A, predicted voltage range for observable Ca_v3.2 window currents. Overlap of Boltzmann distributions describing the voltage dependence of Ca_v3.2 activation (m_∞²) and inactivation (h_∞) determined from data in Fig. 3 defines voltage ranges for discernible window currents. Data were obtained with non-activating (continuous lines) or CaMKII-activating (dashed lines) pipette solutions. Note, the more hyperpolarized voltage range defined for CaMKII-activated cells. B, estimated steady-state channel open probability (P_o). Theoretical steady-state P_o (m_∞²h_∞) for Ca_v3.2 channels plotted vs. membrane potential for control (continuous line) and CaMKII-activated (dashed line) cells. Note, at −55 mV CaMKII activity increases P_o 295 %. C, predicted steady-state window current. Theoretical steady-state current calculated as: I = ((m_∞²h_∞)g N (V_t - V_r)), assuming g = 4.7 pS in 10 mm Ca²⁺, N = 13 400 Ca_v3.2 channels per cell, and that V_reversal = +52 mV. Note that CaMKII activity is predicted to increase Ca_v3.2 steady-state current by 295 % at −55 mV and 220 % at −80 mV. D, Ca²⁺ channel currents. Representative traces averaged from two cells at V_t = −60, −55, −50, −45, −35 and −30 mV. Intracellular free Ca²⁺ was fixed at 27 nm (upper panel) or 1 μm (lower panel). Note sustained Ca²⁺ channel current at 600 ms. Scale bar applies to both plots. E, measured channel open probability (P_o). Slowly deactivating tail currents (V_r = −90 mV) elicited following a 600 ms depolarization (V_t as in D) were averaged among cells with intracellular free Ca²⁺ fixed at 27 nm (○, n = 7 cells) or 1 μm (•, n = 8 cells). Relative amplitude of averaged tail current plotted vs. V_t for two data sets. The tail I_max (determined at V_r = −90 mV following V_t to +20 mV for 10 ms) at 27 nm = 3423 pA (n = 7 cells) and at 1 μm = 2897 pA (n = 8 cells). Note that at −55 mV CaMKII activity increases P_o by 195 %. F, maintained Ca²⁺ channel currents. Representative traces averaged from two cells at V_t = −50 and −45 mV where channel open probability is greatest. Intracellular free Ca²⁺ was fixed at 27 nm (upper panel) or 1 μm (lower panel). Scale bar applies to both plots. Both inward current and tail current amplitudes are increased by CaMKII.

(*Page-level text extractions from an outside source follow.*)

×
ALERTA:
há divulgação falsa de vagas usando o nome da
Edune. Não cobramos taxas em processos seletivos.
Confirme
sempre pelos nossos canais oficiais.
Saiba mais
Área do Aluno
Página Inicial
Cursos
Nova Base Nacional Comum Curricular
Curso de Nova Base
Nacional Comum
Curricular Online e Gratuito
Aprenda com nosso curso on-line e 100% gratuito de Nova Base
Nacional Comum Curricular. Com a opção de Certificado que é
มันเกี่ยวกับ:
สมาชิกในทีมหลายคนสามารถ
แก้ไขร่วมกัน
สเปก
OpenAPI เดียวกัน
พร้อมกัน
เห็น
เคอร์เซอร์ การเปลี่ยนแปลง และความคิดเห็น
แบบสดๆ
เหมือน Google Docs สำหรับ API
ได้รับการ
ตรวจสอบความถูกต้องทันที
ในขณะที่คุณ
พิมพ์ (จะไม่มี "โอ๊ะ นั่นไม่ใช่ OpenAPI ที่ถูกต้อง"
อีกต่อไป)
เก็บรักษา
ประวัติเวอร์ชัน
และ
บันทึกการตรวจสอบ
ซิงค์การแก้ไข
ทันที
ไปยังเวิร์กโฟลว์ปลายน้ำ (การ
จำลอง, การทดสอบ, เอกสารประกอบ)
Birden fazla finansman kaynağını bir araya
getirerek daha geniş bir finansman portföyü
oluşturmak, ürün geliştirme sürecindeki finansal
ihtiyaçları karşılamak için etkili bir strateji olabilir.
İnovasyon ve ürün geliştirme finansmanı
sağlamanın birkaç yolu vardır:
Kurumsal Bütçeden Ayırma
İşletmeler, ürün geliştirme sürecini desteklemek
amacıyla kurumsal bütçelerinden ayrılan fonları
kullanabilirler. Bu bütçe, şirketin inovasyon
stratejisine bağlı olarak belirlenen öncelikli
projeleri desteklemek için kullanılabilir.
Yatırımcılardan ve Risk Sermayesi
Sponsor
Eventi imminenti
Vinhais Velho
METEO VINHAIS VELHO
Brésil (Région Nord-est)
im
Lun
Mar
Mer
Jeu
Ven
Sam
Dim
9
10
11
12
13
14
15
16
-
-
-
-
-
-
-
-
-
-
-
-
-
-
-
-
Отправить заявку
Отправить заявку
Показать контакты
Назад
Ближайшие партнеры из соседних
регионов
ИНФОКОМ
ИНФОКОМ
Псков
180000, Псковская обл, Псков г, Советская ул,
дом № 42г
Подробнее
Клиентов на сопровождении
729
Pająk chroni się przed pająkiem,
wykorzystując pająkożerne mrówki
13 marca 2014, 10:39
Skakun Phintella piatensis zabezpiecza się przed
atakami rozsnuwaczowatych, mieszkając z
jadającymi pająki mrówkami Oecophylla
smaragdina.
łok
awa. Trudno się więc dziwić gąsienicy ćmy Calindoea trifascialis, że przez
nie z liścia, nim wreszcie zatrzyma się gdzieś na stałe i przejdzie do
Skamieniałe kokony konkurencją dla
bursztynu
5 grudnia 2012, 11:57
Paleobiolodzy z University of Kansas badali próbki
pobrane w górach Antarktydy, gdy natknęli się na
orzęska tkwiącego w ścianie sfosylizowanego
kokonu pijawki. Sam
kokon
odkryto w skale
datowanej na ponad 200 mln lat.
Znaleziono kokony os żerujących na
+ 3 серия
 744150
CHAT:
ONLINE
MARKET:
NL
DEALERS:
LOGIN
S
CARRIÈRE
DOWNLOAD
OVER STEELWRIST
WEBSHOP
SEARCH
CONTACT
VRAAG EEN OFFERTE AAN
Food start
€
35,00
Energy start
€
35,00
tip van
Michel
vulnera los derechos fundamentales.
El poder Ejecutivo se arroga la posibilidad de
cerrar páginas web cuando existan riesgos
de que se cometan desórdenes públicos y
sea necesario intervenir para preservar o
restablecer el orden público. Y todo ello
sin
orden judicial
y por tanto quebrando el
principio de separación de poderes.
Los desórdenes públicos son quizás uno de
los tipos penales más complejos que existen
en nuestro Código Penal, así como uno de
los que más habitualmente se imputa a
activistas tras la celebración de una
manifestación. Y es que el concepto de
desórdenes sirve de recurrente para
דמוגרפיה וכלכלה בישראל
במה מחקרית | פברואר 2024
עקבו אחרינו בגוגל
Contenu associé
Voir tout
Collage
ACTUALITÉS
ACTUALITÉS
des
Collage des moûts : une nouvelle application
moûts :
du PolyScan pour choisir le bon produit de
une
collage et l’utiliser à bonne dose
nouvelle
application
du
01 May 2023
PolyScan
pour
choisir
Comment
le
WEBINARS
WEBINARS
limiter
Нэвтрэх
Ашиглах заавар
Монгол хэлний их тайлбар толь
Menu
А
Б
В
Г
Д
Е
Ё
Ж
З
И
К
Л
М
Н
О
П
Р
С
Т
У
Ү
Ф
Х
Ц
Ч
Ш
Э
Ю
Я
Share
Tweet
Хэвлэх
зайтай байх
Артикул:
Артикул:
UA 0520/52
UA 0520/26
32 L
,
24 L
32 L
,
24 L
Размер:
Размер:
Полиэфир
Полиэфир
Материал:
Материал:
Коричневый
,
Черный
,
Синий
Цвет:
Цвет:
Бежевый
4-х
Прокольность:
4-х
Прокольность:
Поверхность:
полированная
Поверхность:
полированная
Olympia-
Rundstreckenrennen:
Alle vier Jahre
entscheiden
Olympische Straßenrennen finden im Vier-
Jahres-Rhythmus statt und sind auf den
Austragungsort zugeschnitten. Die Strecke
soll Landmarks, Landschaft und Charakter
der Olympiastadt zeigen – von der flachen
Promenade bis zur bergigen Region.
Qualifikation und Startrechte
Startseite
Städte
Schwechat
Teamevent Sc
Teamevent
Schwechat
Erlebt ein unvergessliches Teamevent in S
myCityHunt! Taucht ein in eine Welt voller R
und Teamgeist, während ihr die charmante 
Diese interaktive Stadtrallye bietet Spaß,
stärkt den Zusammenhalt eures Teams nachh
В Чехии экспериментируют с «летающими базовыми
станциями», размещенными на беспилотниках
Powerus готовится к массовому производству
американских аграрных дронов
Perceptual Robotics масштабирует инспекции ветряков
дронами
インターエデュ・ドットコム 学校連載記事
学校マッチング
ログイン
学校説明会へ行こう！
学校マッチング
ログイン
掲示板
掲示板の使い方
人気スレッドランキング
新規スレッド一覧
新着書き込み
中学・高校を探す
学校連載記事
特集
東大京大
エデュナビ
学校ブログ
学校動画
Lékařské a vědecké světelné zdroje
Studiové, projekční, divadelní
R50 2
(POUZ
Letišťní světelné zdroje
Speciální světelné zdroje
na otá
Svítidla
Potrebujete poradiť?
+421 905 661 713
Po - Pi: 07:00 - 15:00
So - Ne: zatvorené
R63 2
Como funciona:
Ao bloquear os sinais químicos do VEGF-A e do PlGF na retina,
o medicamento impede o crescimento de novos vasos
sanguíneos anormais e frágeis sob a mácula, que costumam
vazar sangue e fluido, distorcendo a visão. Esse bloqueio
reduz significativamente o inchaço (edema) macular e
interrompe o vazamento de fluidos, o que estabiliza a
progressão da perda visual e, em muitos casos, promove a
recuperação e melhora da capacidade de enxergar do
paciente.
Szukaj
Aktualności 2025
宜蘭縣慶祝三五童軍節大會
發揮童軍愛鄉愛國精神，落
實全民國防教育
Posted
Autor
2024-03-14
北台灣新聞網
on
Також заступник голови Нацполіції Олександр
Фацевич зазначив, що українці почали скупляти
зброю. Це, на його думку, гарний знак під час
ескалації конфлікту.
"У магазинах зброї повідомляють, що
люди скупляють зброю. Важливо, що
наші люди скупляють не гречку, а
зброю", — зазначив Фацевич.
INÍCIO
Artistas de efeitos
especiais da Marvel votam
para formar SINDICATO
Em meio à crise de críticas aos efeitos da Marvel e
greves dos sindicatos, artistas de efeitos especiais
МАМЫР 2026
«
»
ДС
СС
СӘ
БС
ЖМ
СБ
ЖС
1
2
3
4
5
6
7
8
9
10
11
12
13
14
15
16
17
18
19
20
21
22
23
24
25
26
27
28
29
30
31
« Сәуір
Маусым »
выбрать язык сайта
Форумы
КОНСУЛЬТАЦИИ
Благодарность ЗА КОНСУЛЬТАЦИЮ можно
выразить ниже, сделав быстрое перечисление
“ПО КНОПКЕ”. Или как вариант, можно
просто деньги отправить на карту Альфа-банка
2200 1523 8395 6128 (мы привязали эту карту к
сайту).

Figure 8. Elevation of pipette Ca²⁺/CaM fails to increase Ca_v3.1 currents

A, representative traces at V_t −30 mV, +10 mV in two cells with intracellular Ca²⁺ fixed at 27 nm (○) or 1 μm (•). Note Ca²⁺/CaM did not potentiate Ca_v3.1 currents. B, voltage dependence. Relative amplitude of tail current (means ± s.e.m.) plotted vs. V_t for two data sets. Half-maximal potentials were calculated as above; 27 nm Ca²⁺, V_1/2 = −30.1 ± 0.3 mV (k = 8.2, r = 0.99, n = 12 cells); and 1 μm Ca²⁺, V_1/2 = −32.1 ± 0.3 mV * (k = 7.9, r = 0.99, n = 10 cells). * Not statistically different (by Student' unpaired t test). Inset, immunoblot of cell lysates from Ca_v3.1-expressing cells transfected with: CaMKIIγ_C and GFP (γ_C transfected), or GFP alone (untransfected). Recombinant CaMKIIγ_C protein served as standard. Note inadequate expression of CaMKIIγ_C cannot account for the lack of Ca_v3.1 regulation by CaMKIIγ_C.